En somme, avec l’avènement du télétravail, les bureaux sont beaucoup plus vides, la consommation chute dans les quartiers où ils sont nombreux, comme la City de Londres ou Wall Street à New York, donc les entreprises qui louent ces espaces rechignent à payer la facture. Ce qui laisse leurs propriétaires le bec dans l’eau. Et dans l’incapacité d’honorer leurs crédits, mais aussi de s’en sortir en vendant leurs locaux, puisque personne ne veut s’endetter – avec des taux d’intérêt hauts – pour les leur racheter.

Pour Bloomberg Businessweek, cette situation arrive “à un point critique : rien qu’aux États-Unis, 1 400 milliards de dollars de remboursements d’emprunts liés à de l’immobilier commercial sont dus cette année et la suivante”, selon une estimation. Mais quand viendra le moment de régler la note, “certains propriétaires devant des grosses sommes pourraient opter pour le défaut de paiement plutôt que d’emprunter encore pour pouvoir payer”. Avec toutes les conséquences imaginables pour les établissements bancaires.

Effet domino

Les premiers dominos sont déjà en train de tomber, avertit le magazine.
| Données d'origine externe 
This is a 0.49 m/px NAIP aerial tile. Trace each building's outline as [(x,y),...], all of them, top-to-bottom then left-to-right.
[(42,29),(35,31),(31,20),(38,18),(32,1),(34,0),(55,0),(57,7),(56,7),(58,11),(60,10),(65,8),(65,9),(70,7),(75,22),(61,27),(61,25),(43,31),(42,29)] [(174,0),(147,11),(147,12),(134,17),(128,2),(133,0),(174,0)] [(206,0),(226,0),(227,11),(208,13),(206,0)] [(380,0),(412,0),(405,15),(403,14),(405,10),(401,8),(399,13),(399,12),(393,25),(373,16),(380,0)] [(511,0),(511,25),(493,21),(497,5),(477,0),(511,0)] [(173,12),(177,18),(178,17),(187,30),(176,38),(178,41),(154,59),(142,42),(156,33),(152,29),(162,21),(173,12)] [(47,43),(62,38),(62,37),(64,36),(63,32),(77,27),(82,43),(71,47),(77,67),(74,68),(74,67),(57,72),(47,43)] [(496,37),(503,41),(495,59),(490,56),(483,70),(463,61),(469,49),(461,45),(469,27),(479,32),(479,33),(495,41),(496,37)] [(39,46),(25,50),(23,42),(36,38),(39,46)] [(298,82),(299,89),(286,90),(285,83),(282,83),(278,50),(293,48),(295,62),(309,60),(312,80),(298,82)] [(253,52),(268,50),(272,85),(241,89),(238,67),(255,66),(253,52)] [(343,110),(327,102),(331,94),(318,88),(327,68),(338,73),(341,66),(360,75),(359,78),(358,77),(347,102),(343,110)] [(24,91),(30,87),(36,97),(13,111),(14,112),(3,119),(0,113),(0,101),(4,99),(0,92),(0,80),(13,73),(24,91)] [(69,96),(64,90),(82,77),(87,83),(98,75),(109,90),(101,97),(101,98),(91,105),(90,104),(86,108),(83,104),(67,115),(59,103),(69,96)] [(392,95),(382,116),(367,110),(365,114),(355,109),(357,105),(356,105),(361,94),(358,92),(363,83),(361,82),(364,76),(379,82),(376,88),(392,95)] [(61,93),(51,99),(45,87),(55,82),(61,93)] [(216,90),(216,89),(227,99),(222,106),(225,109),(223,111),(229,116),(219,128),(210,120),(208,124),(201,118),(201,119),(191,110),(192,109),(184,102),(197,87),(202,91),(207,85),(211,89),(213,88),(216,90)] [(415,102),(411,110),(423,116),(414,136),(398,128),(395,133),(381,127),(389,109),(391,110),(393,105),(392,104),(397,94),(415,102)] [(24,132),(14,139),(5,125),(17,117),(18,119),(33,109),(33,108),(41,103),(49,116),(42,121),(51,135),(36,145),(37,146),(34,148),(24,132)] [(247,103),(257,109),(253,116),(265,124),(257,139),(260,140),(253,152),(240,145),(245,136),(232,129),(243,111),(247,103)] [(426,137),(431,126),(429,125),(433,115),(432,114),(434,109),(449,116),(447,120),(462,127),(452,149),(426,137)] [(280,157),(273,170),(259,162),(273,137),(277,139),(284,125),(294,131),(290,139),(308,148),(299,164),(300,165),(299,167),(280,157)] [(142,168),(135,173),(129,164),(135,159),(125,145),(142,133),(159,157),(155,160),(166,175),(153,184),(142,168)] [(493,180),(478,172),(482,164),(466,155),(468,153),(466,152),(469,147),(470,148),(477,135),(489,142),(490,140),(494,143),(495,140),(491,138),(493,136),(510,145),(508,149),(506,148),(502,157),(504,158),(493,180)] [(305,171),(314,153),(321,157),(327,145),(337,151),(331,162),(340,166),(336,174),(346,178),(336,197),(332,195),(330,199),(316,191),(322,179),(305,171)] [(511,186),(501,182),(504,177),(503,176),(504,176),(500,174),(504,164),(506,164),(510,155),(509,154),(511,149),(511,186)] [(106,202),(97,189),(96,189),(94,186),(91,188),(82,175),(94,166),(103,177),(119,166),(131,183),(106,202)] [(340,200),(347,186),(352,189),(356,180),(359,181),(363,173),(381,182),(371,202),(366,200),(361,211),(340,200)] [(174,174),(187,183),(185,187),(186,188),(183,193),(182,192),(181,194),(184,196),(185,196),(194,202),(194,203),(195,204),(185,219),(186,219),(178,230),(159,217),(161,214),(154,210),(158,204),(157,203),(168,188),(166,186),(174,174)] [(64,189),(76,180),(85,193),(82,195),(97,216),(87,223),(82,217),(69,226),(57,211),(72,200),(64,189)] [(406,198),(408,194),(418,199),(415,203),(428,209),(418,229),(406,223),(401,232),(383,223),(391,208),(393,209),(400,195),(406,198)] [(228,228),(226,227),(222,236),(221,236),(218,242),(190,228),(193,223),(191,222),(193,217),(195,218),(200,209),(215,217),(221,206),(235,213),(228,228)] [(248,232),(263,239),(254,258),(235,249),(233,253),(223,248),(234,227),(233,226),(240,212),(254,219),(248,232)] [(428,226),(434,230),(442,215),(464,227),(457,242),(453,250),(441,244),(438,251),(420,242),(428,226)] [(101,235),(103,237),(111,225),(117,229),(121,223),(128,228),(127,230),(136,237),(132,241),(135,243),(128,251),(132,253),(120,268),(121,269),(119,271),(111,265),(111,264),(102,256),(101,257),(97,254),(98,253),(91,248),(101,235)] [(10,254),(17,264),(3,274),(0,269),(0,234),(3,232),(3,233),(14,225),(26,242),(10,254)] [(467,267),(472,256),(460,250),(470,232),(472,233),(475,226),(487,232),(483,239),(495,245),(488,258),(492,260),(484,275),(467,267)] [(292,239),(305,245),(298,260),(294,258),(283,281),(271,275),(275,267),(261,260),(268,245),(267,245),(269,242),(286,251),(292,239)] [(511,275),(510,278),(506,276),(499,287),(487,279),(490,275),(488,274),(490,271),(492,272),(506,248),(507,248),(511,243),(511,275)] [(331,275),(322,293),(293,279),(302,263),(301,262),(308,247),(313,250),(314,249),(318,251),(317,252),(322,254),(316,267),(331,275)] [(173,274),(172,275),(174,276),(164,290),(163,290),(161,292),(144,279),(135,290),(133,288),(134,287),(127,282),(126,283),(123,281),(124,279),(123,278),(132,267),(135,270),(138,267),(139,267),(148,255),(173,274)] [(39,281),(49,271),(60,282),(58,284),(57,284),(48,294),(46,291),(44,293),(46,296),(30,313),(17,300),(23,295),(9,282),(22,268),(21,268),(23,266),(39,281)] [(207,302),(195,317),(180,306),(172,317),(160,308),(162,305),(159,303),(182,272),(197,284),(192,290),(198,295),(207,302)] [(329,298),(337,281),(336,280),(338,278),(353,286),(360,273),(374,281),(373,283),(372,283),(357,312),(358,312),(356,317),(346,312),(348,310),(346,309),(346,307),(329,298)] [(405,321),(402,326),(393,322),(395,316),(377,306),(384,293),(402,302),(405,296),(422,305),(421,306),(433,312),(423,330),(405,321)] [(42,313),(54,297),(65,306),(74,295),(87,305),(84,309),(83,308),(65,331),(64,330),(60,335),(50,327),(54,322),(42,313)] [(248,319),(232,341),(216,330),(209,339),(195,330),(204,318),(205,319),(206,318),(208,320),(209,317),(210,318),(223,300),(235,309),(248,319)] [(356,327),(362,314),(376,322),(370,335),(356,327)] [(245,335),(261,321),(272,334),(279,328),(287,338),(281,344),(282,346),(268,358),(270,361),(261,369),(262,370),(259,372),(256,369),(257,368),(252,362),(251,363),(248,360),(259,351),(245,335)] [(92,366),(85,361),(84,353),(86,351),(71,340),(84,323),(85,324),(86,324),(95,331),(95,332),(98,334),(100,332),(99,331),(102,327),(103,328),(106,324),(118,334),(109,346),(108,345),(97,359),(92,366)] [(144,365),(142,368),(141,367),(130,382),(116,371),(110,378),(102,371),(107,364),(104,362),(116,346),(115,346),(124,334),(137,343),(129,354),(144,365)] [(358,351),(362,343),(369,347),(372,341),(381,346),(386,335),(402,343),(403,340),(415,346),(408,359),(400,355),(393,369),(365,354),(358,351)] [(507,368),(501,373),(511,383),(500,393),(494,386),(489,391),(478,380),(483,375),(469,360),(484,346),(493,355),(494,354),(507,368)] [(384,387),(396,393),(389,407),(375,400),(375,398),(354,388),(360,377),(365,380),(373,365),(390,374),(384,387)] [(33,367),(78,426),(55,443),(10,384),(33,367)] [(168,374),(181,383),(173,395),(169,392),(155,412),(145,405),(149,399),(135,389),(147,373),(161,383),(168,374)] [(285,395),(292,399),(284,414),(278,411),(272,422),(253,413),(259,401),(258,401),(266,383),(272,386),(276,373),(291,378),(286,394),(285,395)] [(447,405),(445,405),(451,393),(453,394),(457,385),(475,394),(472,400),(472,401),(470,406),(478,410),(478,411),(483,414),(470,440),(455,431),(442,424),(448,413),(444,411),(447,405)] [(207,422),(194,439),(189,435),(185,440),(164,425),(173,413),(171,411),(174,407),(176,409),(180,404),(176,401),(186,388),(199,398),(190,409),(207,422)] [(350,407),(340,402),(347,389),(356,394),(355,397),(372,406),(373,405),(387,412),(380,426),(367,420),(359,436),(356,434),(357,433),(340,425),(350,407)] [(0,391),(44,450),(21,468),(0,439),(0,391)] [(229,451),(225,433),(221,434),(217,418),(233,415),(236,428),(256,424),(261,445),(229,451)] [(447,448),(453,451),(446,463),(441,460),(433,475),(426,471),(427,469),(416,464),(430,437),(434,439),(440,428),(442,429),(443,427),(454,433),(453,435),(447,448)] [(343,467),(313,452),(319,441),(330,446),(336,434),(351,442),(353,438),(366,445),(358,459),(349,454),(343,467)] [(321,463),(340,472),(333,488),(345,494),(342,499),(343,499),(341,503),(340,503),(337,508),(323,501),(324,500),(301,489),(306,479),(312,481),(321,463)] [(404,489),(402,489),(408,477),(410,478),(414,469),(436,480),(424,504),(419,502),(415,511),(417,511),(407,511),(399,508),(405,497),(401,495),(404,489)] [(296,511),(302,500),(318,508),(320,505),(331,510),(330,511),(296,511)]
“Les propriétaires du plus grand centre commercial du centre-ville de San Francisco l’ont abandonné. À Hong Kong, un gratte-ciel flambant neuf n’est loué qu’à un quart de sa capacité.”

Ou encore : “Des propriétaires institutionnels majeurs comme [les fonds d’investissement] Blackstone, Brookfield ou Pimco ont déjà choisi d’interrompre leurs paiements pour certains immeubles.”

Désormais, pour Bloomberg Businessweek, la question est de savoir si ce chamboulement “sera assez important pour déstabiliser l’ensemble de l’économie”. Pour avoir la réponse, il faudra regarder le film jusqu’au bout, et sans se cacher les yeux.